Secretary of State Cyrus R. Vance will make at least one and possibley two trips to Africa this month, in addition to traveling to Moscow for a major round of nuclear arms control negotiations, officials said yesterday.
That unusually crowded schedule for Vance emerges from President Carter's decision on his African trip to join Great Britain in a new attempt to bridge the angry division between black nationalists over a Rhodesian peace settlement.
There is also a connection between the ferment in Africa and the impending negotiations in Moscow on the strategic arms limitation talks (SALT) Although that is not the reason for the overlapping trips, U.S. officials emphasized, in Moscow Vance will be discussing African issues, in addition to strategic arms control.
The United States, Britain and many African nations fear that a failure to resolve the Rhodesian conflict can lead to a black-on-black civil war between Rhodesain nationalists. That could bring Soviet and Cuban military personnel now in Africa into Rhodesian hostilities.
In the attempt to bring together the feuding "internal" and "external" forces of Rhodesia, Vance and British Foreign Secretary David Owen now plan to meet about April 15 in Dar es Salaam, Tanzania, with leaders of the Patriotic Front.
This is the alliance, led by Joshua Nkomo and Robert Mugabe, that is conducting the guerrilla war against Rhodesia from bases in bordering nations.

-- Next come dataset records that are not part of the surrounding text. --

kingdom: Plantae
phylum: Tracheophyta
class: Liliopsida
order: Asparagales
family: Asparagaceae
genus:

As projected by Carter's talks in Lagos with the Nigerian ruller, Lt. Gen. Olusegun Obasanjo, the Dar es Salaam meeting with the Patriotic Front spokesmen and heads of the "frontline" states supporting them is intended to be followed by an "all-parties" meeting bringing together the internal and external Rhodesia forces.
The all-parties meeting is projected for about April 25, at a site still unspecified.
If this second meeting ever comes off, it would include the Patriotic Front leaders plus the members of the new Rhodesian executive council formed last month to produce a subsequent form on black majority rule for Rhodesia: Prime Minister Ian D. Smith and black nationalist leaders Bishop Abel Muzorewa, the Rev. Ndabaningi Sithole and Sen. Jeremial Chirau.
Smith and the three black moderate leaders agreed in Salisbury, Rhodesia, yesterday to give a hearing to Anglo-American envoys on the proposed meeting.
After a three-hour meeting of Rhodesia's transitional government leaders, a spokesman said:
"The executive council would be ready to give consideration to constructive ideas . . . But there could be no question of departing from the Salisbury agreement of March 3, which is already being implemented."
That agreement, which the Patriotic Front has disdained, and which the United States and Britain have termed "inadequate" but a step forward, is designed to lead Rhodesia to black rule by Dec. 31.
Earlier, Bishop Muzorewa and the Rev. Sithole reacted very critically to the Anglo-American proposal. It will start with a visit to Salisbury by the British Foreign Office deputy under-secretary, John Graham, and Stephen Low, the U.S. ambassador to Zambia later this week.
The most derogatory comment came in an attack on President Carter yesterday from Rhodesian Deputy Minister of Information Andre Holland, who charged that Carter is selling out southern Africa's white minorities "for Nigerian oil." Other Salisbury governmental sources said Holland was expressing his own views.
Neverthless, Anglo-American diplomats saw the Salisbury announcement yesterday as an opening. State Department spokesman Hodding Carter said "we are aware of the skepticism that has been offered in Salisbury about our efforts," but "we have been obviously encouraged to proceed with our approach," the Anglo-American plan for a Rhodesian settlement.
Initally, the Patriotic Front leaders, Nkomo and Mugabe, rejected efforts by the United States and Britain to induce them to meet with the internal Rhodesian nationalists, scorning them as "puppets" of Smith.